Your objective: Extend the post about cave surveying at Tresviso, starting right after its last sentence.

Document section:

+-------+

Things to do in a Pandemic (Part 2)
Following on from Things to do in a Pandemic (part 1) another area I have been working on over the past >2 years are updates of the survey repository.
- New Surveys (on this site)
- Cave Registry Archive (the Andara dataset)
In 1996, when I first went out to Tresviso with LUSS, we had no real information on the caves other than the LUSS journals and a few tattered A4 sheets of French descriptions (the LSD group from 1981). Luckily, we were only concentrating on one cave, that had been surveyed on the same expedition.
Future work was not really considered beyond tentative ideas to come back and hammer away at the same restriction year after year. Contact with older LUSS members, from the original expeditions was limited, and the club only managed a few more years before it’s demise, This was before the start of CHECC and the new LUSS club
After a quick visit in 2005, with SWCC, I started to consider the possibility or restarting the expeditions in some form. A few years were spent revisiting the same cave from 1996 and finally extending it but eventually thoughts turned to the bigger caves and the wider area.

+-------+

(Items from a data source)
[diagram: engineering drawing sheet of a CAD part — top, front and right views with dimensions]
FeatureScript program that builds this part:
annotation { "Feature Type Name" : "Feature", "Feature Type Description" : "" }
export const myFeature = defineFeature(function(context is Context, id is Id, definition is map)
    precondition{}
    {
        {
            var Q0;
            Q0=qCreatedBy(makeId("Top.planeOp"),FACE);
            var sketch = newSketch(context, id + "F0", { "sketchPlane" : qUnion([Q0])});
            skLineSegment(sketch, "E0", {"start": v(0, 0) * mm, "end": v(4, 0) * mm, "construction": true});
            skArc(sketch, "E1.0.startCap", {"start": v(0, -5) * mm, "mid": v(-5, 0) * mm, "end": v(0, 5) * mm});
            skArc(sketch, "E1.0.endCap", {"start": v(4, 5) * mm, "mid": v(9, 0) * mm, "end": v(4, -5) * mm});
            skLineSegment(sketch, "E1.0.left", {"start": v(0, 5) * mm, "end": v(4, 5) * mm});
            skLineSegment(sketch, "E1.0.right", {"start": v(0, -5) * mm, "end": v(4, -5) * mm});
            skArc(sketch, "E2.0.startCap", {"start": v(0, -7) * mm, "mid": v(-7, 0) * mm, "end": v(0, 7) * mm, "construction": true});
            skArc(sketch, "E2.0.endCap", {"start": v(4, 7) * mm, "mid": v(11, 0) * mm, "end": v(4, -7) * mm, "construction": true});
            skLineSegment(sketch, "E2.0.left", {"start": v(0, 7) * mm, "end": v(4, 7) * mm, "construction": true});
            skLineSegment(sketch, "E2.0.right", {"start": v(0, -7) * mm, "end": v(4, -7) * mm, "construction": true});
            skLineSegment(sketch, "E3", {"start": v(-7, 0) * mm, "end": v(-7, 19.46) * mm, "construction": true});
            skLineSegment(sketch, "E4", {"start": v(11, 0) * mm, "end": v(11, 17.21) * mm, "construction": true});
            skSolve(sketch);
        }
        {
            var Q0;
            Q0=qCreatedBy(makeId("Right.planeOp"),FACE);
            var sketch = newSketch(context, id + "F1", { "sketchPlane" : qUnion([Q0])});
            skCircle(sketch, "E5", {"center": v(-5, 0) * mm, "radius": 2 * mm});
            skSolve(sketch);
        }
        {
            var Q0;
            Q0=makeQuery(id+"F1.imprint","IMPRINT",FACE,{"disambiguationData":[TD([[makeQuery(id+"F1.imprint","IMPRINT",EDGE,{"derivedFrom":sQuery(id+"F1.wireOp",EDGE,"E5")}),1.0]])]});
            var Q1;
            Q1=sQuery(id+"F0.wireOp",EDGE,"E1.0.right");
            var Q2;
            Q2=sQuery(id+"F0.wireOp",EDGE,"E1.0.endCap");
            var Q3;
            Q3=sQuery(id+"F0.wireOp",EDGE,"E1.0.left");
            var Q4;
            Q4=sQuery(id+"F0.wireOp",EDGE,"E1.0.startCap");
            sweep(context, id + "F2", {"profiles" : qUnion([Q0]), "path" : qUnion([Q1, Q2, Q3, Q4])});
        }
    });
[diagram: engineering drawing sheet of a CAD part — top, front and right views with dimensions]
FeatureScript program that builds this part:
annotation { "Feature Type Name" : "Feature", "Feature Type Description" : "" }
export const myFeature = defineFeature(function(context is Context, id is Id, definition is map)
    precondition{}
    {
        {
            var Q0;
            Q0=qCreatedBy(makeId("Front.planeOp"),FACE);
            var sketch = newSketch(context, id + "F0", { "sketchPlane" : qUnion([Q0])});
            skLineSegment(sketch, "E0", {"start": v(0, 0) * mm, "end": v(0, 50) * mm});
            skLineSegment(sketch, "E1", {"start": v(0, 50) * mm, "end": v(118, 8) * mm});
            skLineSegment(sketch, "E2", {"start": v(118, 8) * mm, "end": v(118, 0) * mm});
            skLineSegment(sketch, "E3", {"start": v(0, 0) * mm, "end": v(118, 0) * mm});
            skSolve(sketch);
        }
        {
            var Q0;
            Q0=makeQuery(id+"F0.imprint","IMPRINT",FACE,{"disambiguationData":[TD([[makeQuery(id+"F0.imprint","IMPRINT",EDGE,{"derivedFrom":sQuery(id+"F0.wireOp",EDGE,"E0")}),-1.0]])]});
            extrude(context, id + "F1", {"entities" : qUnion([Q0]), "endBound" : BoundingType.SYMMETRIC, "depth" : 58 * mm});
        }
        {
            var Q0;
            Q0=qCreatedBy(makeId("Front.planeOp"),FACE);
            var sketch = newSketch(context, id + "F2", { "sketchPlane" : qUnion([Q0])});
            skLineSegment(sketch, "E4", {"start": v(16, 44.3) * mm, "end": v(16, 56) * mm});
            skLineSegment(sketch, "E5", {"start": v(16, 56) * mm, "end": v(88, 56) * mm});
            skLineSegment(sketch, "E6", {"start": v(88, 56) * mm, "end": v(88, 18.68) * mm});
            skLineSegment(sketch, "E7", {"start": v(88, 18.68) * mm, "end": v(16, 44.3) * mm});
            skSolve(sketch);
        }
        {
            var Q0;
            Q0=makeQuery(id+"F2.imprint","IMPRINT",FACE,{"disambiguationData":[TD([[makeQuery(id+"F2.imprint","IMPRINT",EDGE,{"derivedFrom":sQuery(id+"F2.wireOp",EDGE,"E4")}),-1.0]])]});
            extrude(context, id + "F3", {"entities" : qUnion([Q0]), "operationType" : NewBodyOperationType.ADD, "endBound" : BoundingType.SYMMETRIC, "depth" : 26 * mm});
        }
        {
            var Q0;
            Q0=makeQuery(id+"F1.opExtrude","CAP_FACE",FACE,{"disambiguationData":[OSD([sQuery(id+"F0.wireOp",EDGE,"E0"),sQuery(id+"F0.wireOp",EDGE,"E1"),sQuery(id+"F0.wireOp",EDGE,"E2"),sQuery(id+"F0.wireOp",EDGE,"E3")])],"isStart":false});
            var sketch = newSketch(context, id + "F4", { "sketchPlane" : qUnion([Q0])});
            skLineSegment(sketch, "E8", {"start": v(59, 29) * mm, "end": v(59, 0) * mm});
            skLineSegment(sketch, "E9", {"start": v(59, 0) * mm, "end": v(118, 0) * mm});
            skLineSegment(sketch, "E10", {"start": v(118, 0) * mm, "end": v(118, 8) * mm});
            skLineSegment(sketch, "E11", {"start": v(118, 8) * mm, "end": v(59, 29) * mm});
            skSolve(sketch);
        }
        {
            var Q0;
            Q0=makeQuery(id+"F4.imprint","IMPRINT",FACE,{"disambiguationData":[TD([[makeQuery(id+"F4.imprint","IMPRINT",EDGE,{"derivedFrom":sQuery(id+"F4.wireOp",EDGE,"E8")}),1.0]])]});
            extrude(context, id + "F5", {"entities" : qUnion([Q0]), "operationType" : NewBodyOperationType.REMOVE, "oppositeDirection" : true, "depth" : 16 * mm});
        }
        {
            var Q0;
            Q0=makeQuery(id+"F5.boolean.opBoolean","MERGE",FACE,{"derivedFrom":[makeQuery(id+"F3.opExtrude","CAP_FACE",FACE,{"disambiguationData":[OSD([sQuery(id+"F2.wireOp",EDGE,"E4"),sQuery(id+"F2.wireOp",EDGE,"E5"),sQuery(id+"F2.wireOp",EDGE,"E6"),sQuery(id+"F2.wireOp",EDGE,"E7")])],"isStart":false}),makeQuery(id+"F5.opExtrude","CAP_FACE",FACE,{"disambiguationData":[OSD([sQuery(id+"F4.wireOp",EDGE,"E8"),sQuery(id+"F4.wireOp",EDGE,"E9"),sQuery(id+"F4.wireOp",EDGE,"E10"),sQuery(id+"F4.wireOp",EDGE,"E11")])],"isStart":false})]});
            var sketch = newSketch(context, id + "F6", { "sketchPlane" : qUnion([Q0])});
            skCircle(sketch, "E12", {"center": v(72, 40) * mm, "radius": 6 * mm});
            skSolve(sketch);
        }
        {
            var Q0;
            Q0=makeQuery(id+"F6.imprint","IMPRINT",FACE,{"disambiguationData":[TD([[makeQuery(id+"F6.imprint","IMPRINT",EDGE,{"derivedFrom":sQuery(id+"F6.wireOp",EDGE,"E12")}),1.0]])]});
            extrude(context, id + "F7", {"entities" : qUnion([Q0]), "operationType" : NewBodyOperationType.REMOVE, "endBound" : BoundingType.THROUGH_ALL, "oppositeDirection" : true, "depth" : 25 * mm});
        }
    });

+-------+

Task output:
Post 1996 we had set up a website and dumped most information onto it, including a lot of revised surveys, redrawn by ourselves and the software packages available at the time. This was 1997, smartphones, laptops, youtube, tiktok and memes were a long way off……
By 2011 we were re-exploring and re-rigging Cueva del Nacimiento and it quickly became apparent that we needed to start bringing the surveys into the 21st Century. The first problem was the total lack of raw data from the original expeditions, so initially the original old surveys were ‘digitised’, taking a compasss and protractor and recreating the data. Later some original data did turn up and was incorporated but a lot of the original exploration remains digitised, until we return to the specific caves and re-survey.
Everything was originally put into OnStation, but later into Survex and a model of the whole area was slowly built up. Surveys were redrawn in Illustrator, which soon gave way to Therion. All records were moved from paper, to excel, to access, and finally to the current database, and at each step the data was reviewed and refined.
The evolving Sara survey
In the past year the various sources of data have been consolidated, with the database (available online) becoming the ‘one source of (part) truth’. This then is used in QGIS to plot and model various pictures of the area. Surveys in the field are drawn with Topodroid and then finished with Therion.